Document section:
━━━━━━━━

# HELP!! Leash Pulling



## lucy2005 (Oct 16, 2020)

Hey guys, I have an 8 month old Hungarian Vizsla who I’ve been training “heel” and “close” and also recall. When we’re on a walk and he starts pulling on his lead he will completely zone out and won’t listen to me. Even if I show him the dog treats he doesn’t even want to eat them or sniff them. Please if you have any food/treat recommendations that will make him more encouraged to stay near me please help. Also if you have any tips on loose leash walking and pulling please help. Any help will be highly appreciated.


----------



## PhilipL (Sep 28, 2018)

Hello Lucy,

Having a 30 Kg Vizsla (who thinks he is a Husky) I have tried everything, regular collars, regular leads, rear fastening harnesses, front fastening harnesses, choke collars, haltys, slip leads, the lot.

What I have now not only works, but doesn't have some of the drawbacks from the above list. It is called a 'GenCon' and you can read all about it here https://gencon-allin1.co.uk/

I have several friends locally, with both Vizslas and Pointers, all are using 'GenCon' leads.

I particularly like the version with the spring clip on the end, as I can either clip it to the lead for a regular hand hold loop, or clip it onto Rafa's collar for a second point of contact or if I need to quickly get him under control from being off leash to get past another dog owner I can actually use it in reverse and clip to his collar and then release him again after a few seconds.Putting the GenCon on the regular way takes a little while longer in these fast circumstances.

I am sure the others here will give you advice about alternative training, I just wanted to mention the best lead I have found that actually stops the pulling.

Regards

Philip


----------



## gunnr (Aug 14, 2009)

The "gentle leader" style devices as mentioned can be tremendous aid, but they too have to be introduced.

At 8 months old, if you can get keep your puppy to walk at heel for any length of time at all, you are doing fantastic!!
The "heel" is not a natural position for a dog. It's a trained, learned, patterned, behavioral modification that takes time, and not a small amount of work. That work is disciplined, boring, repetitive, and generally not a rewarding experience for the handler. Primarily it takes a lot time and patience.

━━━━━━━━

Dataset entries:

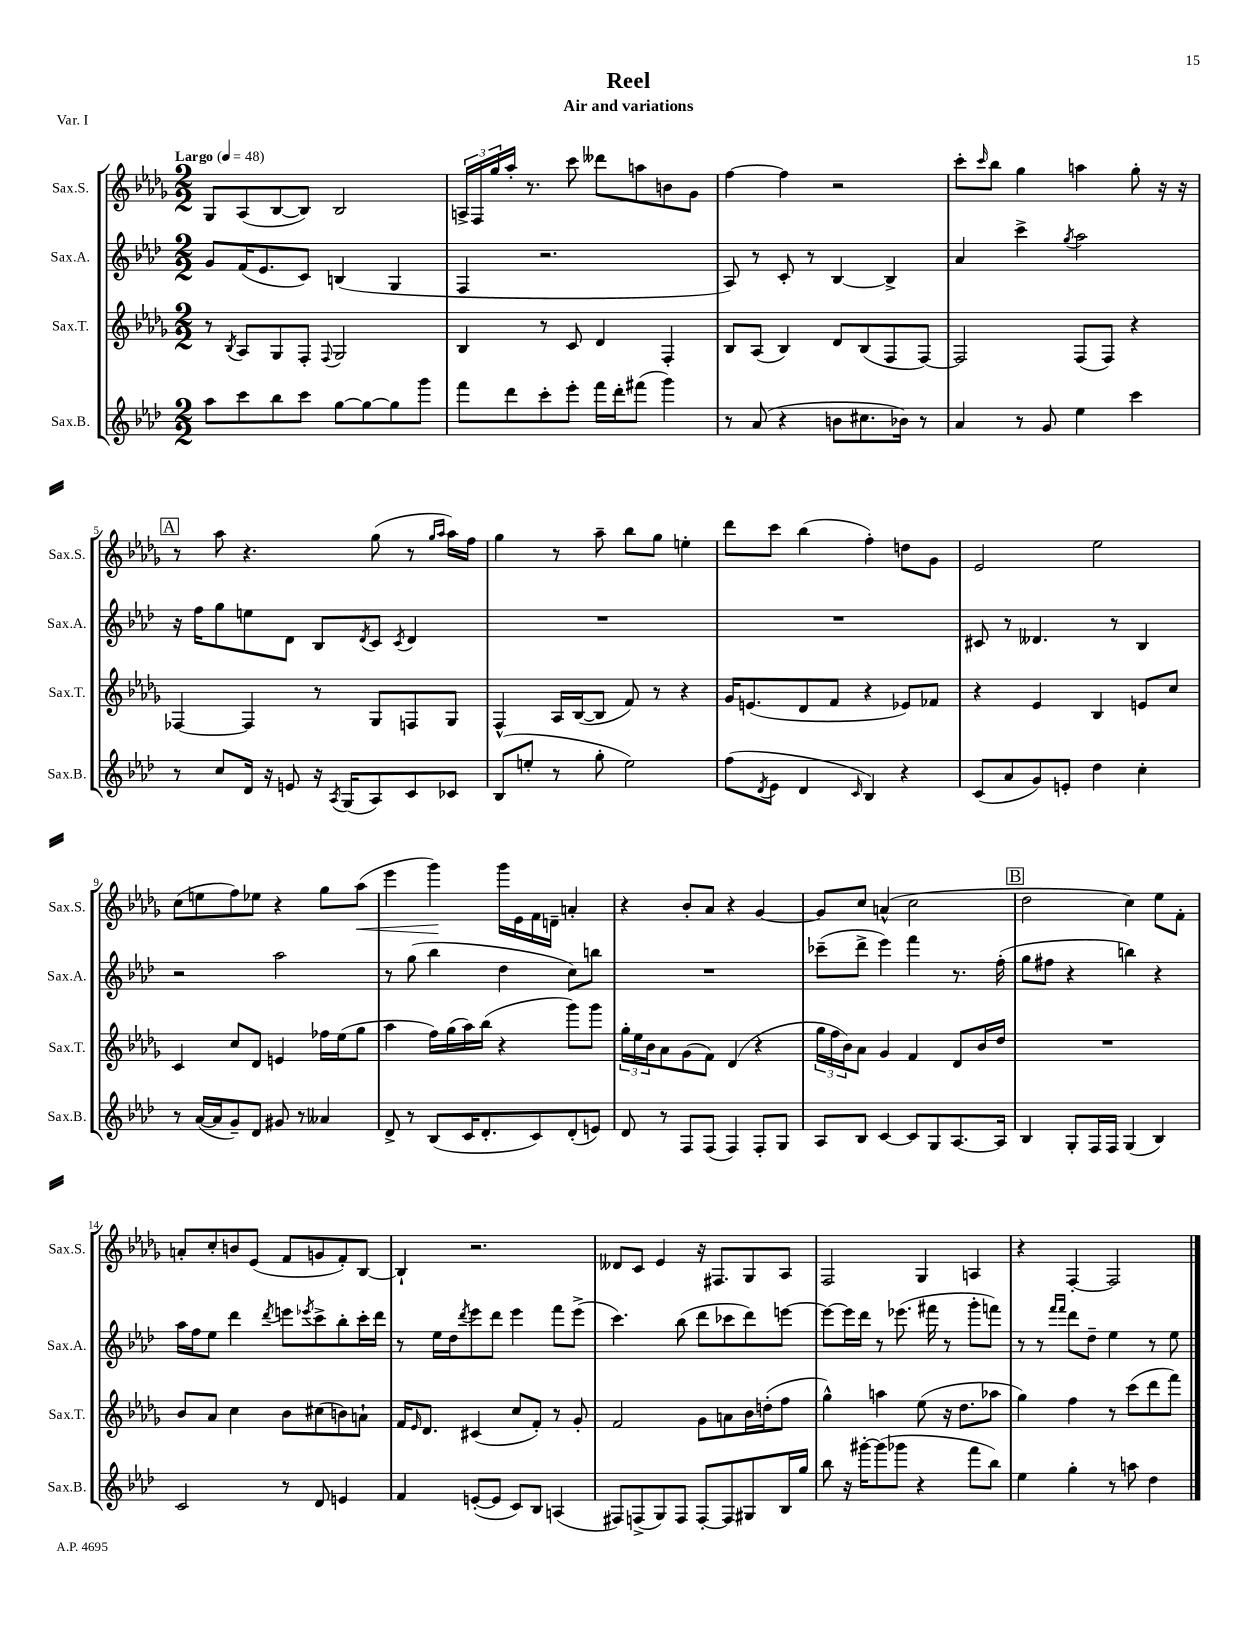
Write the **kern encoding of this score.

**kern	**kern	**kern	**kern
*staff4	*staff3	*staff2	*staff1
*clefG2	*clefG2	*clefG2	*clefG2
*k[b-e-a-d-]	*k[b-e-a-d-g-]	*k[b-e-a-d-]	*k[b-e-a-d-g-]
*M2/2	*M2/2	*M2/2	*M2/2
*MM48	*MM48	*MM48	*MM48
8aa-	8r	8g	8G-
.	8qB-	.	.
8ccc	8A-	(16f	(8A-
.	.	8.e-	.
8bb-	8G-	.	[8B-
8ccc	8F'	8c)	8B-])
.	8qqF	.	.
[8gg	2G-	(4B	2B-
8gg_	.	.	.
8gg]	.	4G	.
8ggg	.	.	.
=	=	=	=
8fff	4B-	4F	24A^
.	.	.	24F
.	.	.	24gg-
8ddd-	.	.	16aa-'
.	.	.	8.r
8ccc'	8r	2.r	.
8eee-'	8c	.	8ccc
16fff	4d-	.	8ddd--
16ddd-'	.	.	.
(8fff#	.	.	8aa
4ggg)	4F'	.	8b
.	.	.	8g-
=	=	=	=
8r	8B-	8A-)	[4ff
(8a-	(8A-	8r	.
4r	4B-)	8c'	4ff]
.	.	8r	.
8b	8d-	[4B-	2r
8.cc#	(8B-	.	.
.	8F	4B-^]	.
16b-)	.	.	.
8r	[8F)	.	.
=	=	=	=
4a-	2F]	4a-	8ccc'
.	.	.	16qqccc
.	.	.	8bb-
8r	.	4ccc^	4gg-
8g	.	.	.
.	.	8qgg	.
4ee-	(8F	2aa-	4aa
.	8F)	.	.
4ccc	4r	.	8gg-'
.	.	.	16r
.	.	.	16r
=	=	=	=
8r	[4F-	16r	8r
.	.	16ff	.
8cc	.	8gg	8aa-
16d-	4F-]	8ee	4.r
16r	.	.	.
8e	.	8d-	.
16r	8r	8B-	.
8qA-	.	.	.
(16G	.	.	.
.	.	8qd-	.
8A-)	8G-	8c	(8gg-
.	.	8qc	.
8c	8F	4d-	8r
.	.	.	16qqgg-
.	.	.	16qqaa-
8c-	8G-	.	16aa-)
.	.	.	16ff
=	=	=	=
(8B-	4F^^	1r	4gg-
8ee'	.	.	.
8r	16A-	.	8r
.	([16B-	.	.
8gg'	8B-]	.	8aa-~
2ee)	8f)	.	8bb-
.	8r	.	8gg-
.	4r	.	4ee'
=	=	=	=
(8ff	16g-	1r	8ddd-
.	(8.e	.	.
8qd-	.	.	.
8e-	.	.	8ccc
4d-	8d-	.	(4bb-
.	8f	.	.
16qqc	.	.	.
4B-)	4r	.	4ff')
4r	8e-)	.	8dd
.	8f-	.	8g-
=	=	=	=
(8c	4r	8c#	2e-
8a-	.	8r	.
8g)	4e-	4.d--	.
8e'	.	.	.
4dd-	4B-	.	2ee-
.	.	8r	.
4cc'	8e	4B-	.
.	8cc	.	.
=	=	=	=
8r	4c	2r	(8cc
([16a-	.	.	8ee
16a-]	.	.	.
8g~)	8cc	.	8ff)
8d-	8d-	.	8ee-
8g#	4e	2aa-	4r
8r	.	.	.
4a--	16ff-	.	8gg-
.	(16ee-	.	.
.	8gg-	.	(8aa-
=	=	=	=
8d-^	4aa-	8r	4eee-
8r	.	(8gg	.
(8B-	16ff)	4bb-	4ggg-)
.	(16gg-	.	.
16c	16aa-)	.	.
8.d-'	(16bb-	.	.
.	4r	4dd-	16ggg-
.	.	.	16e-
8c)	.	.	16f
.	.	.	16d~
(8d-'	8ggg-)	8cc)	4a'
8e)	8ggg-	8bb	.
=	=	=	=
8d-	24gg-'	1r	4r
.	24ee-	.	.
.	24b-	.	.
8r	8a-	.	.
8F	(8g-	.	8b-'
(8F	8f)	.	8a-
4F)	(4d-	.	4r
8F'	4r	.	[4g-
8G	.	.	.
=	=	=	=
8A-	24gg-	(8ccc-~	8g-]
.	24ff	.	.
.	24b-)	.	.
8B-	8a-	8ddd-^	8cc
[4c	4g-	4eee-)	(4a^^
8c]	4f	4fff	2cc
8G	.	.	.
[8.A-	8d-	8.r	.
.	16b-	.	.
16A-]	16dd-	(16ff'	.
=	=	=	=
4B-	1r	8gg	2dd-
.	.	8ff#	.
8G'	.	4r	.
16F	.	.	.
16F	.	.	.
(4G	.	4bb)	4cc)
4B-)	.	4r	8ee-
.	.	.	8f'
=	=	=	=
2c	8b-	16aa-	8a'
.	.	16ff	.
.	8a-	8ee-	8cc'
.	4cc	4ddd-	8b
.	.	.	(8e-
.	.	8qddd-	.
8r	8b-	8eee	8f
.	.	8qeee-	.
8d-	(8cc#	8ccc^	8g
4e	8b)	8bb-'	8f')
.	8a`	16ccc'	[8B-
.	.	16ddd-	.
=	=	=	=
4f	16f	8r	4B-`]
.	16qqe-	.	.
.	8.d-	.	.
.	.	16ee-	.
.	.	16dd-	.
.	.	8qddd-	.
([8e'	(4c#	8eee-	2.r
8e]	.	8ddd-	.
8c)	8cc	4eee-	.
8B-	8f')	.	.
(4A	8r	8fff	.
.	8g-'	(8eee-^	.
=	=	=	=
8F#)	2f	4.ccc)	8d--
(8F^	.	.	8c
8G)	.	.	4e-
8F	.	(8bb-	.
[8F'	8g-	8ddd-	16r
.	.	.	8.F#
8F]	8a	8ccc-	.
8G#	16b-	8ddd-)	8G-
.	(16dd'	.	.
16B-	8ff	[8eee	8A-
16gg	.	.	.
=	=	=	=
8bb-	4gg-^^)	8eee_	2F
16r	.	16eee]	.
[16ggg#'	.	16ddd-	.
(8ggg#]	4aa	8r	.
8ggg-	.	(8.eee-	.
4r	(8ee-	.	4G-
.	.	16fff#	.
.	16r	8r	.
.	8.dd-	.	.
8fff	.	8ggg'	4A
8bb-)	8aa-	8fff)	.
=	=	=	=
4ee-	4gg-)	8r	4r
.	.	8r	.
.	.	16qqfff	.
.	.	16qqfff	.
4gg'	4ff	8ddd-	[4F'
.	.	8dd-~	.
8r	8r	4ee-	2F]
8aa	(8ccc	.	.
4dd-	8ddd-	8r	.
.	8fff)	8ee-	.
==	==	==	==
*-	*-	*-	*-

━━━━━━━━

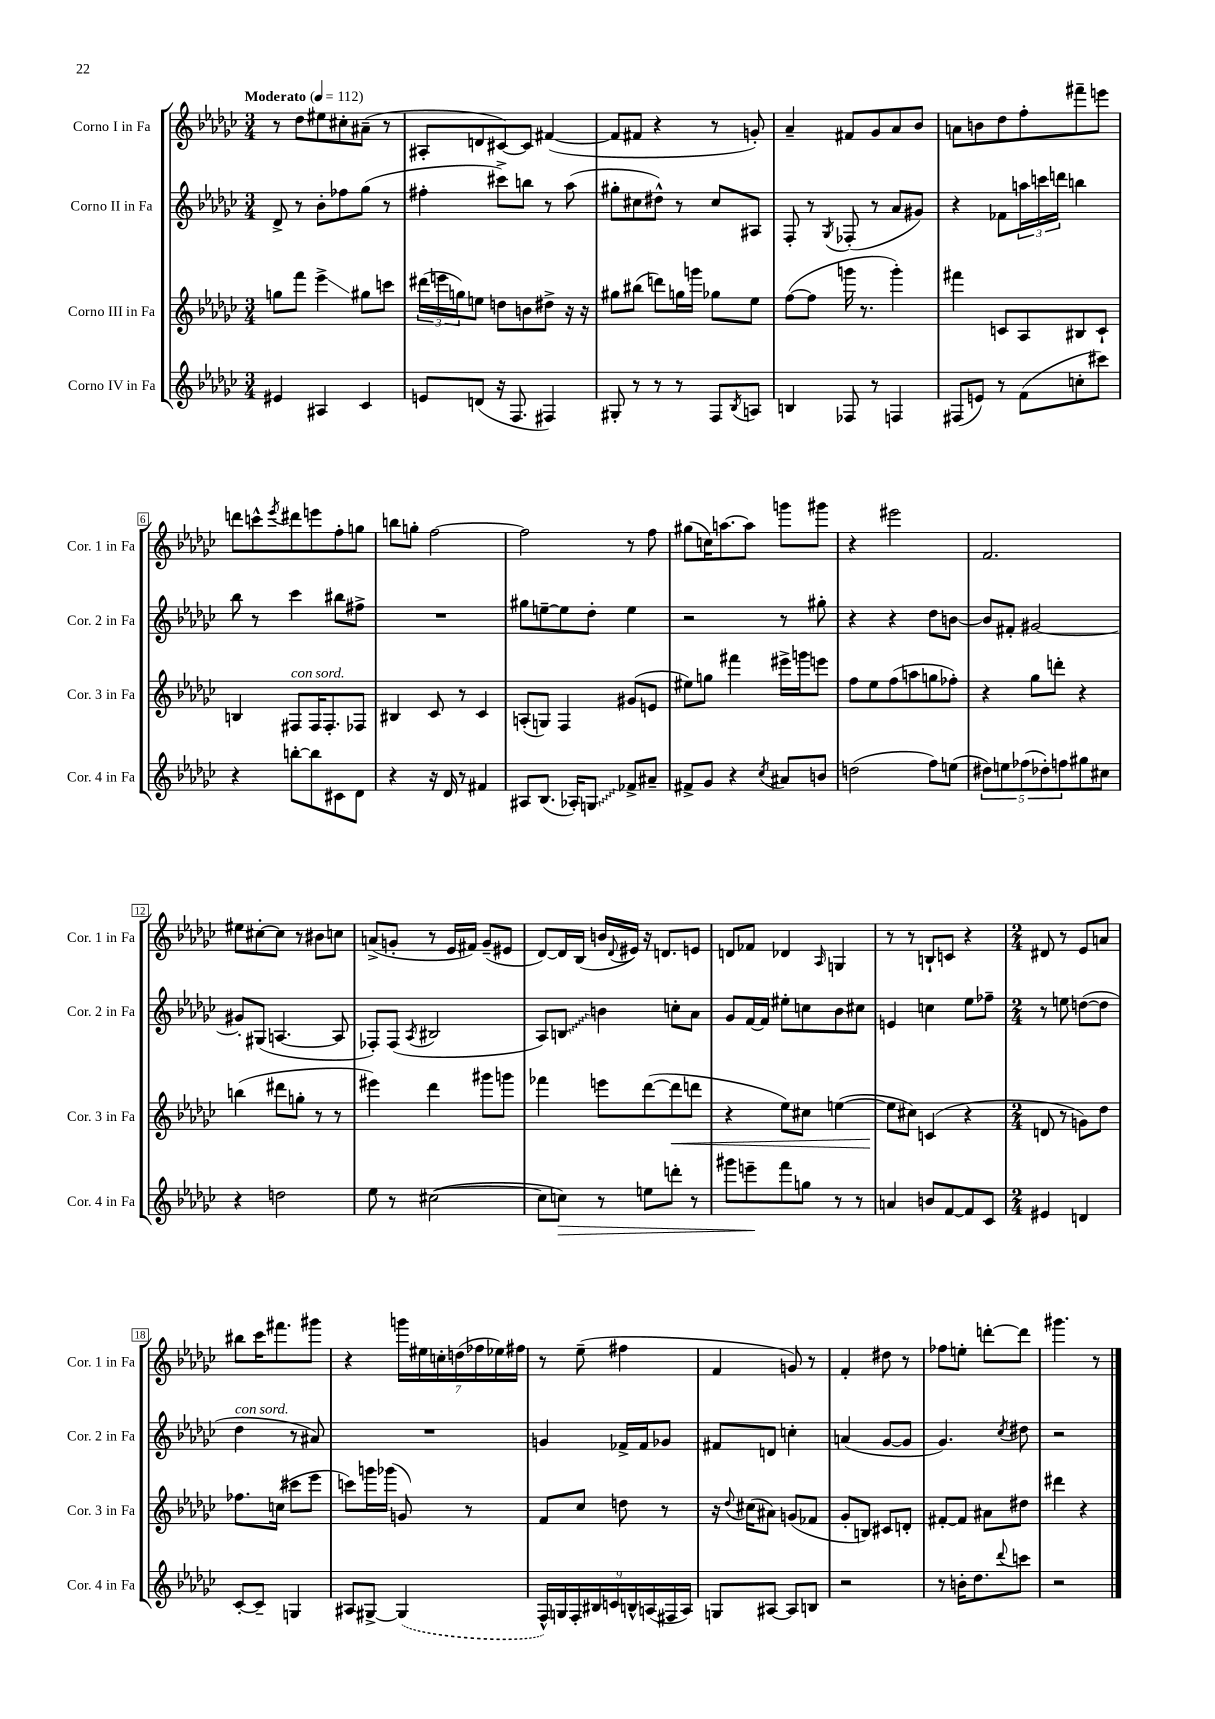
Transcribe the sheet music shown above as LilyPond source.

━━━━━━━━

Problems to solve:
A. Answer these questions about the leash-pulling thread, one per line:
(i) How old is the Hungarian Vizsla described in the first post?
(ii) What is the name of the lead PhilipL recommends?
(iii) According to gunnr, what is the "heel" not, for a dog?
B. Repeat the part of the leash-pulling thread starting at "## gunnr (Aug" and ending at "are doing fantastic!!".
C. List every item of walking equipment that PhilipL says he tried before the GenCon in the leash-pulling thread.

Answers by task:
A.
(i) 8 months old
(ii) GenCon
(iii) A natural position

B.
## gunnr (Aug 14, 2009)

The "gentle leader" style devices as mentioned can be tremendous aid, but they too have to be introduced.

At 8 months old, if you can get keep your puppy to walk at heel for any length of time at all, you are doing fantastic!!

C.
- Regular collars
- Regular leads
- Rear fastening harnesses
- Front fastening harnesses
- Choke collars
- Haltys
- Slip leads